### DATA TO EXAMINE

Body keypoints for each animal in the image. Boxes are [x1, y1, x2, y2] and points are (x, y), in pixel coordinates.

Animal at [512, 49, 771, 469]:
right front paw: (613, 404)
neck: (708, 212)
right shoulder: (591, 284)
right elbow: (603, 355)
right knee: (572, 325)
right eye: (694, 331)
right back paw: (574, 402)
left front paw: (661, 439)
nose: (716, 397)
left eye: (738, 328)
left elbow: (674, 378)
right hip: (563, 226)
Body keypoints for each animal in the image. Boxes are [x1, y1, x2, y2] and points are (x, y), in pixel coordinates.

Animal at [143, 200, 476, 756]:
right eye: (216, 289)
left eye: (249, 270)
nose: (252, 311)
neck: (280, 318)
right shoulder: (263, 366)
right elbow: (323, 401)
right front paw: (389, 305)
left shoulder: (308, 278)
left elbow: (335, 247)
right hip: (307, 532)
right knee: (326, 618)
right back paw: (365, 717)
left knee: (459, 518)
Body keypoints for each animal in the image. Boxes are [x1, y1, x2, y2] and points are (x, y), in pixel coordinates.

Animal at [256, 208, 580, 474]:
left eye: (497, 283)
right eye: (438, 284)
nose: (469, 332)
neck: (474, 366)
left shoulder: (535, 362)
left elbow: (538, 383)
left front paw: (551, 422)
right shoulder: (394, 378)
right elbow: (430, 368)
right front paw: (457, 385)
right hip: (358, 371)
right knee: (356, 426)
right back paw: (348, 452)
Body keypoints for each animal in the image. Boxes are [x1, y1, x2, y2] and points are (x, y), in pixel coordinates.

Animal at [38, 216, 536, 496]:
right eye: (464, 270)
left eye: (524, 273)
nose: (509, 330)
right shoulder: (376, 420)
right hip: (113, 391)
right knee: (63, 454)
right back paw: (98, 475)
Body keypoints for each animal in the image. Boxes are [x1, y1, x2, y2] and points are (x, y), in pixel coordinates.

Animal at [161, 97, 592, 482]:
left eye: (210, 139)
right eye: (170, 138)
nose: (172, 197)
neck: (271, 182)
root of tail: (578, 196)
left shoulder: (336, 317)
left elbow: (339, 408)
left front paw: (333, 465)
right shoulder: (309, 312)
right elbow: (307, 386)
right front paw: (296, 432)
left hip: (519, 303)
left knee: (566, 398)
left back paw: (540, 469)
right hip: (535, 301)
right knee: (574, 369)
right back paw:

######

* **GOAL OF THE EXERCISE**
Once more, write out the records exactly as they are.

* **RESPONSE BOX**
Body keypoints for each animal in the image. Boxes are [x1, y1, x2, y2] and points are (x, y), in pixel coordinates.

Animal at [512, 49, 771, 469]:
right front paw: (613, 404)
neck: (708, 212)
right shoulder: (591, 284)
right elbow: (603, 355)
right knee: (572, 325)
right eye: (694, 331)
right back paw: (574, 402)
left front paw: (661, 439)
nose: (716, 397)
left eye: (738, 328)
left elbow: (674, 378)
right hip: (563, 226)
Body keypoints for each animal in the image. Boxes are [x1, y1, x2, y2] and points are (x, y), in pixel coordinates.

Animal at [143, 200, 476, 756]:
right eye: (216, 289)
left eye: (249, 270)
nose: (252, 311)
neck: (280, 318)
right shoulder: (263, 366)
right elbow: (323, 401)
right front paw: (389, 305)
left shoulder: (308, 278)
left elbow: (335, 247)
right hip: (307, 532)
right knee: (326, 618)
right back paw: (365, 717)
left knee: (459, 518)
Body keypoints for each animal in the image. Boxes are [x1, y1, x2, y2] and points are (x, y), in pixel coordinates.

Animal at [256, 208, 580, 474]:
left eye: (497, 283)
right eye: (438, 284)
nose: (469, 332)
neck: (474, 366)
left shoulder: (535, 362)
left elbow: (538, 383)
left front paw: (551, 422)
right shoulder: (394, 378)
right elbow: (430, 368)
right front paw: (457, 385)
right hip: (358, 371)
right knee: (356, 426)
right back paw: (348, 452)
Body keypoints for each animal in the image. Boxes are [x1, y1, x2, y2] and points are (x, y), in pixel coordinates.

Animal at [38, 216, 536, 496]:
right eye: (464, 270)
left eye: (524, 273)
nose: (509, 330)
right shoulder: (376, 420)
right hip: (113, 391)
right knee: (63, 454)
right back paw: (98, 475)
Body keypoints for each animal in the image. Boxes are [x1, y1, x2, y2] and points are (x, y), in pixel coordinates.

Animal at [161, 97, 592, 482]:
left eye: (210, 139)
right eye: (170, 138)
nose: (172, 197)
neck: (271, 182)
root of tail: (578, 196)
left shoulder: (336, 317)
left elbow: (339, 408)
left front paw: (333, 465)
right shoulder: (309, 312)
right elbow: (307, 386)
right front paw: (296, 432)
left hip: (519, 303)
left knee: (566, 398)
left back paw: (540, 469)
right hip: (535, 301)
right knee: (574, 369)
right back paw:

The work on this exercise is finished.